_TASK BRIEF_. Repeat the text from every row below word for word, and leave the pictures out of your answer.

((

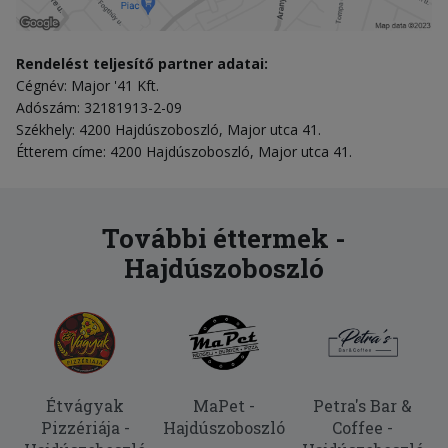
Rendelést teljesítő partner adatai:
Cégnév: Major '41 Kft.
Adószám: 32181913-2-09
Székhely: 4200 Hajdúszoboszló, Major utca 41.
Étterem címe: 4200 Hajdúszoboszló, Major utca 41.
További éttermek -
Hajdúszoboszló
Étvágyak
MaPet -
Petra's Bar &
Pizzériája -
Hajdúszoboszló
Coffee -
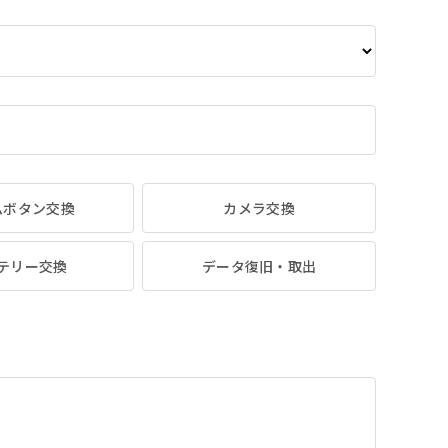
ムボタン交換
カメラ交換
テリー交換
データ復旧・取出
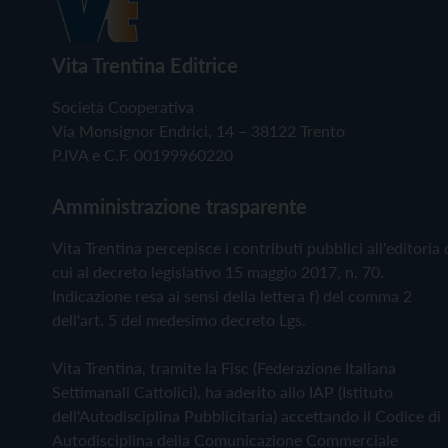
Vita Trentina Editrice
Società Cooperativa
Via Monsignor Endrici, 14 – 38122 Trento
P.IVA e C.F. 00199960220
Amministrazione trasparente
Vita Trentina percepisce i contributi pubblici all'editoria 
cui al decreto legislativo 15 maggio 2017, n. 70.
Indicazione resa ai sensi della lettera f) del comma 2
dell'art. 5 del medesimo decreto Lgs.
Vita Trentina, tramite la Fisc (Federazione Italiana
Settimanali Cattolici), ha aderito allo IAP (Istituto
dell'Autodisciplina Pubblicitaria) accettando il Codice di
Autodisciplina della Comunicazione Commerciale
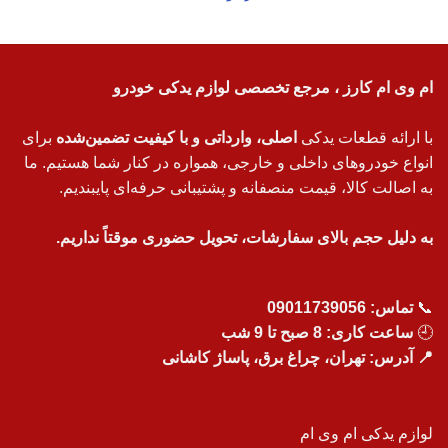
ام وی ام کارز ، مرجع تخصصی لوازم یدکی خودرو
با ارائه قطعات یدکی
اصلی، وارداتی و با کیفیت تضمین‌شده
برای
انواع خودروهای داخلی و خارجی، همواره در کنار شما هستیم. ما
به اصالت کالا، قیمت منصفانه و پشتیبانی حرفه‌ای پایبندیم.
به دلیل حجم بالای سفارشات، تحویل حضوری موقتاً نداریم.
📞
تماس:
09011739056
🕘
ساعت کاری: 8 صبح تا 9 شب
📍 آدرس: تهران، چراغ برق، پاساژ کاشانی
لوازم یدکی ام وی ام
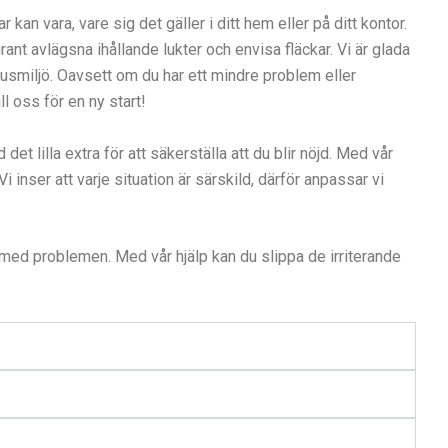
an vara, vare sig det gäller i ditt hem eller på ditt kontor.
nt avlägsna ihållande lukter och envisa fläckar. Vi är glada
usmiljö. Oavsett om du har ett mindre problem eller
l oss för en ny start!
 det lilla extra för att säkerställa att du blir nöjd. Med vår
inser att varje situation är särskild, därför anpassar vi
u med problemen. Med vår hjälp kan du slippa de irriterande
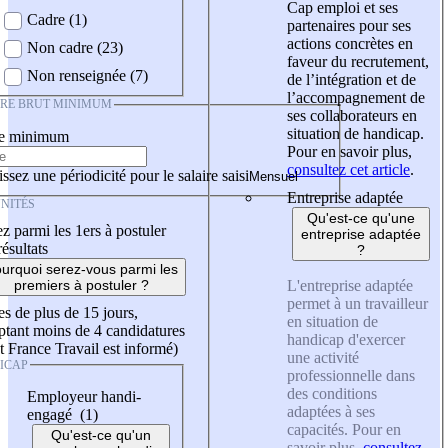
Cap emploi et ses
Cadre (1)
partenaires pour ses
actions concrètes en
Non cadre (23)
faveur du recrutement,
Non renseignée (7)
de l’intégration et de
l’accompagnement de
IRE BRUT MINIMUM
ses collaborateurs en
situation de handicap.
re minimum
Pour en savoir plus,
consultez cet article
.
ssez une périodicité pour le salaire saisi
Entreprise adaptée
NITÉS
Qu'est-ce qu'une
z parmi les 1ers à postuler
entreprise adaptée
résultats
?
urquoi serez-vous parmi les
L'entreprise adaptée
premiers à postuler ?
permet à un travailleur
es de plus de 15 jours,
en situation de
tant moins de 4 candidatures
handicap d'exercer
t France Travail est informé)
une activité
ICAP
professionnelle dans
des conditions
Employeur handi-
adaptées à ses
engagé (1)
capacités. Pour en
Qu'est-ce qu'un
savoir plus,
consultez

))

_THE ANSWER_.
Rendelést teljesítő partner adatai:
Cégnév: Major '41 Kft.
Adószám: 32181913-2-09
Székhely: 4200 Hajdúszoboszló, Major utca 41.
Étterem címe: 4200 Hajdúszoboszló, Major utca 41.
További éttermek -
Hajdúszoboszló
Étvágyak
MaPet -
Petra's Bar &
Pizzériája -
Hajdúszoboszló
Coffee -
ムボタン交換
カメラ交換
テリー交換
データ復旧・取出
Vita Trentina Editrice
Società Cooperativa
Via Monsignor Endrici, 14 – 38122 Trento
P.IVA e C.F. 00199960220
Amministrazione trasparente
Vita Trentina percepisce i contributi pubblici all'editoria 
cui al decreto legislativo 15 maggio 2017, n. 70.
Indicazione resa ai sensi della lettera f) del comma 2
dell'art. 5 del medesimo decreto Lgs.
Vita Trentina, tramite la Fisc (Federazione Italiana
Settimanali Cattolici), ha aderito allo IAP (Istituto
dell'Autodisciplina Pubblicitaria) accettando il Codice di
Autodisciplina della Comunicazione Commerciale
ام وی ام کارز ، مرجع تخصصی لوازم یدکی خودرو
با ارائه قطعات یدکی
اصلی، وارداتی و با کیفیت تضمین‌شده
برای
انواع خودروهای داخلی و خارجی، همواره در کنار شما هستیم. ما
به اصالت کالا، قیمت منصفانه و پشتیبانی حرفه‌ای پایبندیم.
به دلیل حجم بالای سفارشات، تحویل حضوری موقتاً نداریم.
📞
تماس:
09011739056
🕘
ساعت کاری: 8 صبح تا 9 شب
📍 آدرس: تهران، چراغ برق، پاساژ کاشانی
لوازم یدکی ام وی ام
an vara, vare sig det gäller i ditt hem eller på ditt kontor.
nt avlägsna ihållande lukter och envisa fläckar. Vi är glada
usmiljö. Oavsett om du har ett mindre problem eller
l oss för en ny start!
 det lilla extra för att säkerställa att du blir nöjd. Med vår
inser att varje situation är särskild, därför anpassar vi
u med problemen. Med vår hjälp kan du slippa de irriterande
Cap emploi et ses
Cadre (1)
partenaires pour ses
actions concrètes en
Non cadre (23)
faveur du recrutement,
Non renseignée (7)
de l’intégration et de
l’accompagnement de
IRE BRUT MINIMUM
ses collaborateurs en
situation de handicap.
re minimum
Pour en savoir plus,
consultez cet article
.
ssez une périodicité pour le salaire saisi
Entreprise adaptée
NITÉS
Qu'est-ce qu'une
z parmi les 1ers à postuler
entreprise adaptée
résultats
?
urquoi serez-vous parmi les
L'entreprise adaptée
premiers à postuler ?
permet à un travailleur
es de plus de 15 jours,
en situation de
tant moins de 4 candidatures
handicap d'exercer
t France Travail est informé)
une activité
ICAP
professionnelle dans
des conditions
Employeur handi-
adaptées à ses
engagé (1)
capacités. Pour en
Qu'est-ce qu'un
savoir plus,
consultez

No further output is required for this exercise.